Well, I could show you what I have on the umbrellas so far but it looks like a mess of colors and not much else.
I redrew it on 1/2 sheet hotpressed paper and then the first thing we had to do in class was misket the red and the 2 blue umbrellas (leaving the large dark and the smaller dark umbrella alone). We misketed completely, including the handles, of those 3 and then misketed the lights in the wooden deck floor and on the umbrellas that were left alone.
Then we wet the paper down until it was very saturated and poured our colors. I'm using only 3 colors of Da Vinci fluid acrylics: Yellow = Hansa Yellow Light; Red = Quinacridone Red; and Blue = Ultramarine Blue.
Because I used the Ultramarine Blue, I got a lot of texture. And that first pour was crazy!!! The paper was so wet that the acrylic just bloomed outwards and around the paper, running all over so by the time I got the 3 colors on, I was making a lovely brown all over!!! Anxiety!!! So I had to let the color just run off the paper and onto the towel and then I sprayed a bit of the color away where I wanted a lighter value. After some anxious moments of not knowing what to do, I let the paper and paint settle in and do it's thing and it worked okay.

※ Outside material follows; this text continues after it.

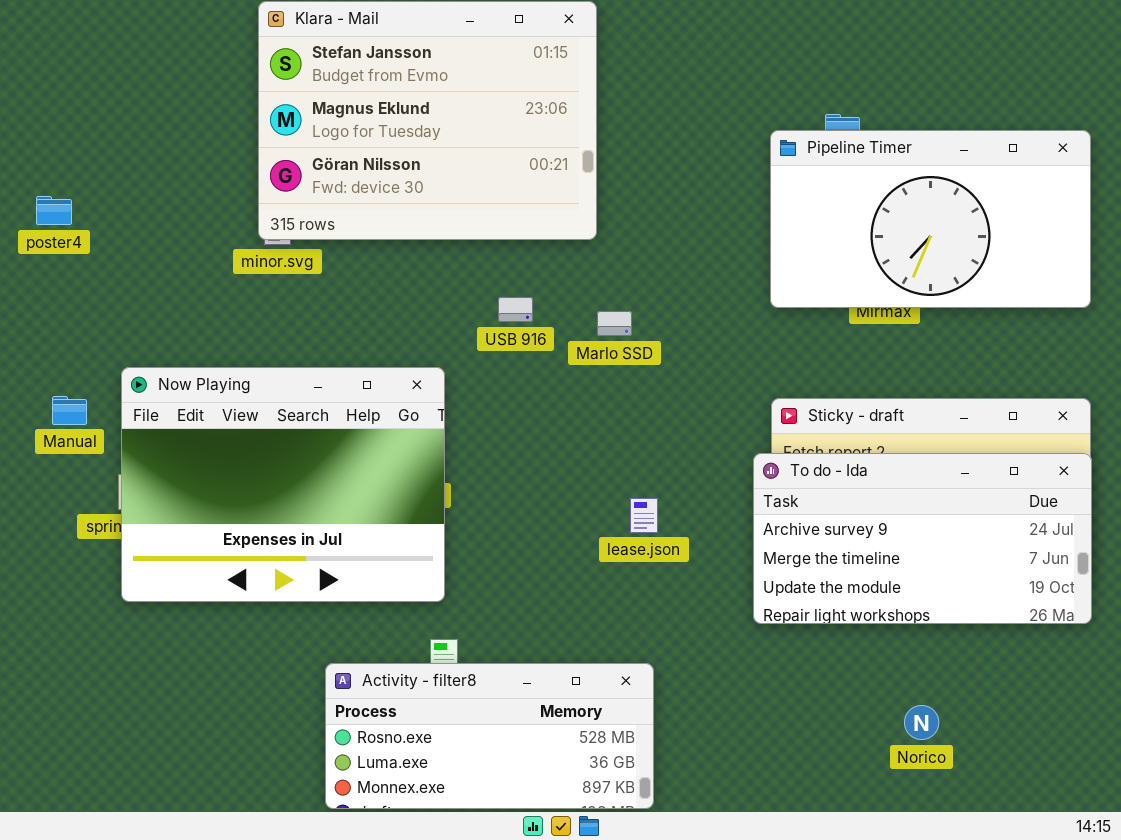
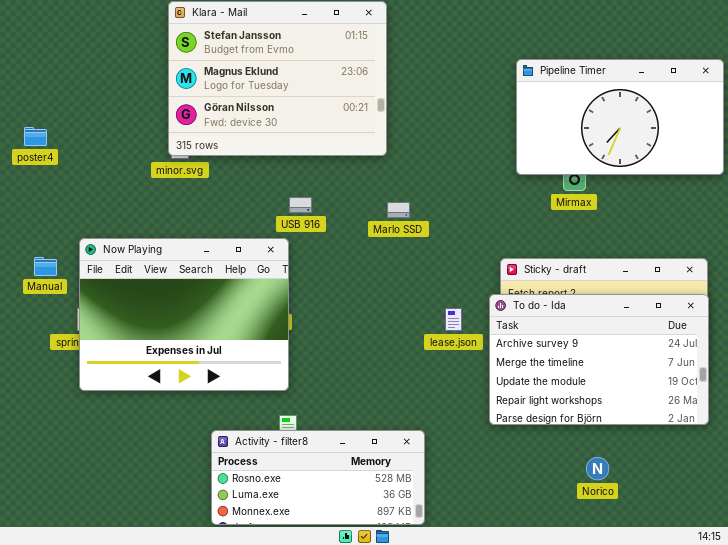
Pipeline Timer: [770,130,1091,308] -> [516,59,724,175], moved
USB 916: [498,297,533,322] -> [289,197,312,213], moved
To do - Ida: [753,453,1092,624] -> [489,294,709,425], resized
lease.json: [630,498,658,533] -> [445,308,462,331], moved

Then the hard part: waiting for it to dry enough to go back in with drops of clean water to make blossoms. Then again waiting for it to dry dry dry - but not completely dry - just dry enough to have the sheen off all around (and there were lots of areas that dried before other areas because there were rivers and puddles and valleys that stayed wet a long time).
But you have to wait!
Then - the fun part - and the part you have no idea how it will look until you do it:
Taking a spray bottle and with a strong stream of water, shooting the water across the paper and, by doing that, lifting the acrylic paint that has not dried to the paper. That causes the batik look.
Then you can pour more paint just like the first time, getting more darks in certain areas (after that first crazy pour, you learn to relax a bit and know you can control where the runs go if you just don't panic and tilt the paper the way you want). Then wait some more, more blossoms (if you want), and more waiting and then spray stream of water to shoot off the damp color = more batik look.
You have the freedom to do this pouring, wetting, spraying because you have misketed those areas you want to leave pure = the 3 umbrellas and the whites in the deck.
And if you've read this much, you deserve a treat (if you want to call it that! haha) so I'll share a photo of what I came home with today. Much more to be done but this is what it is with the misket still on and the 2 pours done.
The grey is the misketed areas = 3 umbrellas. You can see some large pale areas I don't like so I will need to do another pour to tone that down - this time without blossoms and sprays to lift off paint.
Next step, we do "trickles of water and drizzles of paint" which you'll have to wait until tomorrow to see and I'll explain.
I do love the texture of this - hope it turns out but if it doesn't, it's still learning and practicing.
3 comments:
This looks like fun. I am certainly enjoying watching the process.
Rhonda,
You are such a brave girl for even trying this! Anything that starts with this much chaos just defeats me, must be I have a closed mind or something. While I read that first part I thought I could hardly wait until you showed us what it looked like tomorrow (today now) and then you included the photo. Wow. Thanks for letting us see it at this stage, I cannot imagine how this is going to eventually look like the ref photo! I have faith in you though, so keep on sending the WIPs...I'm holding my breath for you here and will need to take a breath eventually!
Thanks, Vicki and Susan - glad you are enjoying it. Susan, not brave, just crazy enough to try anything once! haha And that first pour where the acrylic paint was going everywhere did seem pretty chaotic.